Source texts of formatted documents:
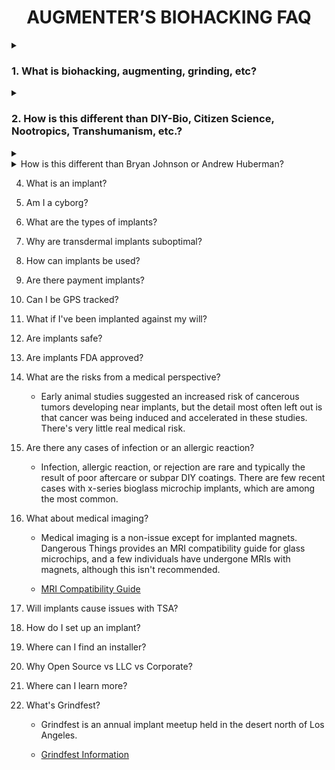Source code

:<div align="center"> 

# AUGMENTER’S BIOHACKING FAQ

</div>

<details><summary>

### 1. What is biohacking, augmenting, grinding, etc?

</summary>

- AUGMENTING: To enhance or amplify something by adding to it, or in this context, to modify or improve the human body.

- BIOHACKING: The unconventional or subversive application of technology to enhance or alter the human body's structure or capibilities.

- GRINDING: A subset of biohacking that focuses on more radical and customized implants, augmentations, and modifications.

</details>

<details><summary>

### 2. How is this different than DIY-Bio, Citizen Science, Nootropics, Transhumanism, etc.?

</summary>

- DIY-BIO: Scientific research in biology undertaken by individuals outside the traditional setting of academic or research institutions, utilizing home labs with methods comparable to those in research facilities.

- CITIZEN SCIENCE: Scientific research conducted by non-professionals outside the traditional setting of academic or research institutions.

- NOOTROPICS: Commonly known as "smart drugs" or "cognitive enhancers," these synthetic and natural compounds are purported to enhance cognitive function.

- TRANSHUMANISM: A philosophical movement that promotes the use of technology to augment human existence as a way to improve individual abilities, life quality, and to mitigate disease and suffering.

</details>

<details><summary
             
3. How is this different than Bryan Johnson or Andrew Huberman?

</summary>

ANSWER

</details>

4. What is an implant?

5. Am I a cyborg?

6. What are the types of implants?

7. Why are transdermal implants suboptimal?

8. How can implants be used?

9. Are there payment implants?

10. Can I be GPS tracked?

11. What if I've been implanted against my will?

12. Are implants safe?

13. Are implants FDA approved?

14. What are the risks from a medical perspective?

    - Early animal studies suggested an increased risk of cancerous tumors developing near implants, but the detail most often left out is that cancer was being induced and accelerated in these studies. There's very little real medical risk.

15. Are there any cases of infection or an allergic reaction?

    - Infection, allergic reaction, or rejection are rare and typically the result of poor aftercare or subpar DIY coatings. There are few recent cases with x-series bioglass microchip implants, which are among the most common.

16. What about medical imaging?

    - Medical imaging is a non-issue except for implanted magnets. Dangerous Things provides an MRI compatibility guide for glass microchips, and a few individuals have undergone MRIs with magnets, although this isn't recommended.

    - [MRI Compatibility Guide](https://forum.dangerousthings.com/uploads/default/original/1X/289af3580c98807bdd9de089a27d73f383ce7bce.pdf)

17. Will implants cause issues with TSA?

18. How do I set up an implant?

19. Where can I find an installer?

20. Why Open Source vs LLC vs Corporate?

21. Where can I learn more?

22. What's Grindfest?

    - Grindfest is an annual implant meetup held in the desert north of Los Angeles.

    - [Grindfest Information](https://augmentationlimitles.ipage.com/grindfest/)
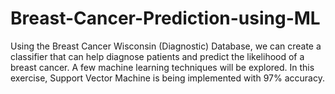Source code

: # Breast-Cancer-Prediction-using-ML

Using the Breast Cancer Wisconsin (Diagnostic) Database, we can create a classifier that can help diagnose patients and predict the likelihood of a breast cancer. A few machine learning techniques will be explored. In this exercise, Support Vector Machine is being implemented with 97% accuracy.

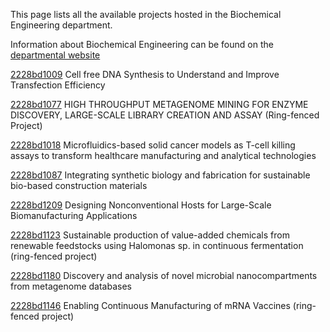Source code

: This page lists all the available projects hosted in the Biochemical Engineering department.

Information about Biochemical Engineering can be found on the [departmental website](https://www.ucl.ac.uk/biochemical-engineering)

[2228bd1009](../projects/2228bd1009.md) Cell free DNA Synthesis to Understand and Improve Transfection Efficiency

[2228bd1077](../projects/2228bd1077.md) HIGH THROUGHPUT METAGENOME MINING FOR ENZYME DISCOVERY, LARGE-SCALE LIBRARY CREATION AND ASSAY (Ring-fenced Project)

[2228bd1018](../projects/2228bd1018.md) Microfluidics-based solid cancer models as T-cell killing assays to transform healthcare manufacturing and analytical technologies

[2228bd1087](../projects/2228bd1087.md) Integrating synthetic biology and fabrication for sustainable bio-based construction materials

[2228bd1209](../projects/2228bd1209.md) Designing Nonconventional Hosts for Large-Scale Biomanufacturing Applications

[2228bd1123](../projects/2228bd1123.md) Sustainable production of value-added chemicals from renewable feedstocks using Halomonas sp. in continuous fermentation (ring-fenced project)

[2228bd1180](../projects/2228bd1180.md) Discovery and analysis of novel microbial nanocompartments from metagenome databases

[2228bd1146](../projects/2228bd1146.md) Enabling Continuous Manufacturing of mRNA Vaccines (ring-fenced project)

--- Task requirements ---
Please print the entries shown above again, exactly, and skip the pictures.

--- Answer box ---
Source code

:<div align="center"> 

# AUGMENTER’S BIOHACKING FAQ

</div>

<details><summary>

### 1. What is biohacking, augmenting, grinding, etc?

</summary>

- AUGMENTING: To enhance or amplify something by adding to it, or in this context, to modify or improve the human body.

- BIOHACKING: The unconventional or subversive application of technology to enhance or alter the human body's structure or capibilities.

- GRINDING: A subset of biohacking that focuses on more radical and customized implants, augmentations, and modifications.

</details>

<details><summary>

### 2. How is this different than DIY-Bio, Citizen Science, Nootropics, Transhumanism, etc.?

</summary>

- DIY-BIO: Scientific research in biology undertaken by individuals outside the traditional setting of academic or research institutions, utilizing home labs with methods comparable to those in research facilities.

- CITIZEN SCIENCE: Scientific research conducted by non-professionals outside the traditional setting of academic or research institutions.

- NOOTROPICS: Commonly known as "smart drugs" or "cognitive enhancers," these synthetic and natural compounds are purported to enhance cognitive function.

- TRANSHUMANISM: A philosophical movement that promotes the use of technology to augment human existence as a way to improve individual abilities, life quality, and to mitigate disease and suffering.

</details>

<details><summary
             
3. How is this different than Bryan Johnson or Andrew Huberman?

</summary>

ANSWER

</details>

4. What is an implant?

5. Am I a cyborg?

6. What are the types of implants?

7. Why are transdermal implants suboptimal?

8. How can implants be used?

9. Are there payment implants?

10. Can I be GPS tracked?

11. What if I've been implanted against my will?

12. Are implants safe?

13. Are implants FDA approved?

14. What are the risks from a medical perspective?

    - Early animal studies suggested an increased risk of cancerous tumors developing near implants, but the detail most often left out is that cancer was being induced and accelerated in these studies. There's very little real medical risk.

15. Are there any cases of infection or an allergic reaction?

    - Infection, allergic reaction, or rejection are rare and typically the result of poor aftercare or subpar DIY coatings. There are few recent cases with x-series bioglass microchip implants, which are among the most common.

16. What about medical imaging?

    - Medical imaging is a non-issue except for implanted magnets. Dangerous Things provides an MRI compatibility guide for glass microchips, and a few individuals have undergone MRIs with magnets, although this isn't recommended.

    - [MRI Compatibility Guide](https://forum.dangerousthings.com/uploads/default/original/1X/289af3580c98807bdd9de089a27d73f383ce7bce.pdf)

17. Will implants cause issues with TSA?

18. How do I set up an implant?

19. Where can I find an installer?

20. Why Open Source vs LLC vs Corporate?

21. Where can I learn more?

22. What's Grindfest?

    - Grindfest is an annual implant meetup held in the desert north of Los Angeles.

    - [Grindfest Information](https://augmentationlimitles.ipage.com/grindfest/)
Source code

: # Breast-Cancer-Prediction-using-ML

Using the Breast Cancer Wisconsin (Diagnostic) Database, we can create a classifier that can help diagnose patients and predict the likelihood of a breast cancer. A few machine learning techniques will be explored. In this exercise, Support Vector Machine is being implemented with 97% accuracy.

Source code

: This page lists all the available projects hosted in the Biochemical Engineering department.

Information about Biochemical Engineering can be found on the [departmental website](https://www.ucl.ac.uk/biochemical-engineering)

[2228bd1009](../projects/2228bd1009.md) Cell free DNA Synthesis to Understand and Improve Transfection Efficiency

[2228bd1077](../projects/2228bd1077.md) HIGH THROUGHPUT METAGENOME MINING FOR ENZYME DISCOVERY, LARGE-SCALE LIBRARY CREATION AND ASSAY (Ring-fenced Project)

[2228bd1018](../projects/2228bd1018.md) Microfluidics-based solid cancer models as T-cell killing assays to transform healthcare manufacturing and analytical technologies

[2228bd1087](../projects/2228bd1087.md) Integrating synthetic biology and fabrication for sustainable bio-based construction materials

[2228bd1209](../projects/2228bd1209.md) Designing Nonconventional Hosts for Large-Scale Biomanufacturing Applications

[2228bd1123](../projects/2228bd1123.md) Sustainable production of value-added chemicals from renewable feedstocks using Halomonas sp. in continuous fermentation (ring-fenced project)

[2228bd1180](../projects/2228bd1180.md) Discovery and analysis of novel microbial nanocompartments from metagenome databases

[2228bd1146](../projects/2228bd1146.md) Enabling Continuous Manufacturing of mRNA Vaccines (ring-fenced project)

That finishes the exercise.